Yargıtay ilgili hukuk dairesinin tazminat davası sonucunda vermiş olduğu kararlara ilişkin temyiz incelemesi Yargıtay Hukuk Genel Kurulunca, bu kurulun ilk derece mahkemesi sıfatıyla tazminat davası sonucunda vermiş olduğu kararlara  ilişkin temyiz incelemesi ise Yargıtay Büyük Genel Kurulunca yapılacak.

Devletin sorumlu hakime karşı açacağı rücu davası, tazminat davasını karara bağlayan mahkemede görülecek.

Bu konuda halen görülmekte olan davalar, kesinleşmemiş hükümler, temyiz veya karar düzeltme yolu açılan hükümler açısından temyiz veya karar düzeltme süresi geçmeyenler bakımından da uygulanacak ve davaya devlet aleyhine devam  olunacak.

Düzenlemenin yürürlüğe girdiği tarih itibarıyla temyiz veya karar düzeltme süresi geçmeyen hükümler için yasanın yürürlüğe girdiği tarihten itibaren iki hafta içinde temyiz veya karar düzeltme yoluna başvurulabilecek.

Yasanın yürürlüğe girdiği tarihten önce verilen ve miktar veya değeri itibarıyla temyiz veya karar düzeltme yoluna başvurulamayan hükümler için yasanın yürürlüğe girdiği tarihten itibaren iki hafta içinde temyiz veya karar düzeltme  istenebilecek.
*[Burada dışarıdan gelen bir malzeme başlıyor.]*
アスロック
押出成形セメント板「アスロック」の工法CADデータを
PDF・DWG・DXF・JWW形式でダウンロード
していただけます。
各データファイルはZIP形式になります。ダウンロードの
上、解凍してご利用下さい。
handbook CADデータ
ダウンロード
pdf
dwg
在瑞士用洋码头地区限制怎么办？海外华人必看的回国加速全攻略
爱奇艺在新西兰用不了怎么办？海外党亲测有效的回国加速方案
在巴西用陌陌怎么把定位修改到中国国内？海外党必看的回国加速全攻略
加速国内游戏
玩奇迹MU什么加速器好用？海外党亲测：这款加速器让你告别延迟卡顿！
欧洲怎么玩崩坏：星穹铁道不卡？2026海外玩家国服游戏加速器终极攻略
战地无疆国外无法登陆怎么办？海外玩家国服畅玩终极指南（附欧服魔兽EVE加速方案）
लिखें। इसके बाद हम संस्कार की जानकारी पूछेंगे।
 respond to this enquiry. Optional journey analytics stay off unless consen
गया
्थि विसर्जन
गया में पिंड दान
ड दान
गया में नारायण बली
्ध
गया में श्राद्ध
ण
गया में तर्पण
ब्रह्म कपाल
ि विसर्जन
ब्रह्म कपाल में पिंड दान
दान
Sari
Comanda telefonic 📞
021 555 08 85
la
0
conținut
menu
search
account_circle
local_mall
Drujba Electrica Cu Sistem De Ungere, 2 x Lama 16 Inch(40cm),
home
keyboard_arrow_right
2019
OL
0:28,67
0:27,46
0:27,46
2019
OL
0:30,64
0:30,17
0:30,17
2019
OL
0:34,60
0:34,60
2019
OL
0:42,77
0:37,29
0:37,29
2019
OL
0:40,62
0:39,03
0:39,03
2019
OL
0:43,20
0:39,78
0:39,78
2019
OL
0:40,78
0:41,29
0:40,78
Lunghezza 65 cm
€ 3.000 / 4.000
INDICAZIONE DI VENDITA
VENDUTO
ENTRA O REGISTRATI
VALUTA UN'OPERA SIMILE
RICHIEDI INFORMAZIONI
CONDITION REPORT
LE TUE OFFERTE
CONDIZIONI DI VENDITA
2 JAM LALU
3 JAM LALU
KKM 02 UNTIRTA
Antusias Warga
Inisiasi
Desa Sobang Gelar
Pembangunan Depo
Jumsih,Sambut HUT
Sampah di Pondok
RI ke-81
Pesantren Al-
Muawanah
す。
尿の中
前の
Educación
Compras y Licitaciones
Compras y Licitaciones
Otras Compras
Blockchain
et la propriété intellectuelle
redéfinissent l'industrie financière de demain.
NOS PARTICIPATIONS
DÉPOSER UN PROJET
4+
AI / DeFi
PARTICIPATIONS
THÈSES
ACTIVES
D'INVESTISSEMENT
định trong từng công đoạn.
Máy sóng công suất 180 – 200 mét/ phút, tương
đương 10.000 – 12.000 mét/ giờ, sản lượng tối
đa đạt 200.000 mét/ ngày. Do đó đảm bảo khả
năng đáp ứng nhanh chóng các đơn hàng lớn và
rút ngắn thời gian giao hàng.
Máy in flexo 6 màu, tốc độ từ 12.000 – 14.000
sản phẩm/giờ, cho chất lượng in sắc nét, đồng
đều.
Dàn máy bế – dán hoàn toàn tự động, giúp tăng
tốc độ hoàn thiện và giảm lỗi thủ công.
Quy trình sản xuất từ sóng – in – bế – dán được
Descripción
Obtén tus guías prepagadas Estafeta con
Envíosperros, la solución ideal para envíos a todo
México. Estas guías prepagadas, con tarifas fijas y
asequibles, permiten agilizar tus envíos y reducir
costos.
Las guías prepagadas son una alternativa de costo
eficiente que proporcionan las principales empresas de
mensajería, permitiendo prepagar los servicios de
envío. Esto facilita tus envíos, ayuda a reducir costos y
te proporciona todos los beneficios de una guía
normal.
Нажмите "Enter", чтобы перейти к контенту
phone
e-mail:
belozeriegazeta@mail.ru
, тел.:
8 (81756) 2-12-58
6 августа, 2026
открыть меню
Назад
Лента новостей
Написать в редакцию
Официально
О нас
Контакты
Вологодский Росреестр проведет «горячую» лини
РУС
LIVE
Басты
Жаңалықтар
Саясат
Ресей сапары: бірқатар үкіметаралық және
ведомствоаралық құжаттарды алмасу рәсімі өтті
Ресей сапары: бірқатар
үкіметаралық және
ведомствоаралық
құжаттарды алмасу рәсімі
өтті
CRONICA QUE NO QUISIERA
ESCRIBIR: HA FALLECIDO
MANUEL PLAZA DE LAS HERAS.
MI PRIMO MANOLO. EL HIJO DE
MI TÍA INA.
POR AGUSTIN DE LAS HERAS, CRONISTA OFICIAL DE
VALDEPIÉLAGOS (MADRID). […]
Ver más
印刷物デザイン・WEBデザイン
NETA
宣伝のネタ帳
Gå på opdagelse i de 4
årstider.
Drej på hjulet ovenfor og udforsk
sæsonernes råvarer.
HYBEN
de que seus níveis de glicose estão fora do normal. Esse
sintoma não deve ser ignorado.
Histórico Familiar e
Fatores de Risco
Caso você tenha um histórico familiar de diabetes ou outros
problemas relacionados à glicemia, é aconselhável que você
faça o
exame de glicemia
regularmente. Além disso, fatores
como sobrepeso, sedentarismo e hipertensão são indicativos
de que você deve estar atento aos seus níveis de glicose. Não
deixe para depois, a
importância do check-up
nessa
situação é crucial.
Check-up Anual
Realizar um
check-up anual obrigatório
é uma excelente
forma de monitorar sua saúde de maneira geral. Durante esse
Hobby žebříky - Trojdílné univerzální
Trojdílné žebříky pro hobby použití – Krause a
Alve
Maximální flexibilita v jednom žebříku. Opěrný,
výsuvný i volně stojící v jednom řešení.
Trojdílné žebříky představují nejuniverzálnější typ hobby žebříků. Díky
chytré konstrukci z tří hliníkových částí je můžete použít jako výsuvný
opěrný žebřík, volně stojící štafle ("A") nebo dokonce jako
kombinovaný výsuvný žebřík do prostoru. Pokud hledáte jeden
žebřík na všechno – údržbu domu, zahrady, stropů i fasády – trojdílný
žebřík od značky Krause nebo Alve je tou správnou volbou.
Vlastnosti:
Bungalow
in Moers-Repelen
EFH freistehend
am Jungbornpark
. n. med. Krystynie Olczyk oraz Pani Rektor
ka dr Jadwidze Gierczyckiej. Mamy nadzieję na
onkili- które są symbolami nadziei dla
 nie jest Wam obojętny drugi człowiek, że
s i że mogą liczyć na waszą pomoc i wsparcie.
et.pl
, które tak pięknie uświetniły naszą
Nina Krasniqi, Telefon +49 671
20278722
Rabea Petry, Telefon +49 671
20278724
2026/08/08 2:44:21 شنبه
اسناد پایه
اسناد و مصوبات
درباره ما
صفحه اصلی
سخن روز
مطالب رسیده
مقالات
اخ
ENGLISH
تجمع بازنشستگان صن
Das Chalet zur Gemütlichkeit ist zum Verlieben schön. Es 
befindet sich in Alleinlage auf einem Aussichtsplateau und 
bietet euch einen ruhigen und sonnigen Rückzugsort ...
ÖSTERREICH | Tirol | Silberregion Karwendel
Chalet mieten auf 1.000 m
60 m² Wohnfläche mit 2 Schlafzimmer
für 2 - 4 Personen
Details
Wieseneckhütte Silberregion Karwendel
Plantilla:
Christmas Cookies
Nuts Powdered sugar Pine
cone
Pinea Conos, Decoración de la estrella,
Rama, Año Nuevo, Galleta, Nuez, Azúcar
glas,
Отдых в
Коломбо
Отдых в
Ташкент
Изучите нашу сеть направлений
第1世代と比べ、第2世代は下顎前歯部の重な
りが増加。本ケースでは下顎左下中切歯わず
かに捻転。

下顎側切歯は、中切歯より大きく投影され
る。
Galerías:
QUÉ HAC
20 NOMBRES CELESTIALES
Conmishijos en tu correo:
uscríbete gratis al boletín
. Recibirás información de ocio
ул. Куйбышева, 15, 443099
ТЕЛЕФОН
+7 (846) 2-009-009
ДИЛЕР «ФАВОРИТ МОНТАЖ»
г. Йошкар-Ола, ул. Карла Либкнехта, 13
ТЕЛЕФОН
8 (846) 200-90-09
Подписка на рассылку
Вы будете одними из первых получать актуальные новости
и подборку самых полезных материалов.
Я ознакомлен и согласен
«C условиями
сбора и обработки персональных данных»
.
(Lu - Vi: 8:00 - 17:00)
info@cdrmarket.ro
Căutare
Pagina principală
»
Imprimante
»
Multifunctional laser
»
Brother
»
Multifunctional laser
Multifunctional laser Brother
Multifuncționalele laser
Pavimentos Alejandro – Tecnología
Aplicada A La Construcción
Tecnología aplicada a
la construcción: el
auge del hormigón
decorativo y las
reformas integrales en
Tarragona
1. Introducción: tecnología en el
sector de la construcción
Bu fıkra uyarınca yapılan kanun yolu başvuruları üzerine verilen kararlar, tahsil edilmiş tazminat bedelinin geri istenmesi hakkını doğurmayacak.

Yasayla, Danıştay, Yargıtay ve Adli Tıp Kurumuna toplam 777 kadro tahsis ediliyor.

Yargıtayda ''Bilgi İşlem Müdürlüğü'' kurulması öngörülüyor. Yüksek mahkemelere üye seçileceklerde aranacak şartlarda birliğin sağlanması amacıyla, ''İdari görevlerden Danıştay üyeliğine seçileceklerin yüksek öğrenimlerini tamamladıktan sonra devlet hizmetlerinde 20 yıl, diğer görevlerde toplam olarak en az 3 yıl çalışmış bulunmaları'' şartı kaldırılıyor.

GÜL: 200 BİN DOSYA RİSKİ VAR
Cumhurbaşkanı Gül, yasayı onaylamasından sonra yaptığı ilk değerlendirmede "200 bin dosyanın zaman aşımına uğrama riski var. Hizbullah tahliyeleri nedeniyle yer yerinden oynadı, yargının yükü ağır. İstinaf mahkemelerinin süratle çıkarılması gerekiyor" dedi.

Gül, İran'a hareketinden önce havaalanında gazetecilerin sorularını yanıtladı. Bir gazetecinin, ''Yargıtay ve Danıştaya yeni daireler kurulmasına ilişkin Kanunu onayladınız. Yüksek yargı organları başkanlarıyla görüşmeler yapmıştınız. Endişeleri paylaşmadığınız sonucuna ulaşabilir miyiz?'' sorusu üzerine Gül şöyle konuştu:

''Neticede hukuk büromdaki danışmanlarımın bana verdikleri bilgi ve öneri çerçevesinde yayınlanmasında herhangi bir sakınca, problem olmadığını gördüm ama daha da önemlisi şu açıkçası benim bu yasayı onaylamamda, biliyorsunuz ki yüksek yargılarımızın önünde inanılmaz bir yük vardır.

Hatta Avrupa yüksek mahkemelerinin bütün dosyalarını toplasanız, bizim yüksek yargının dosyalarının yarısı bile etmiyor. Böyle büyük bir yükle karşı karşıyalar. Bundan sonra adaletin tecellisi çok gecikmektedir.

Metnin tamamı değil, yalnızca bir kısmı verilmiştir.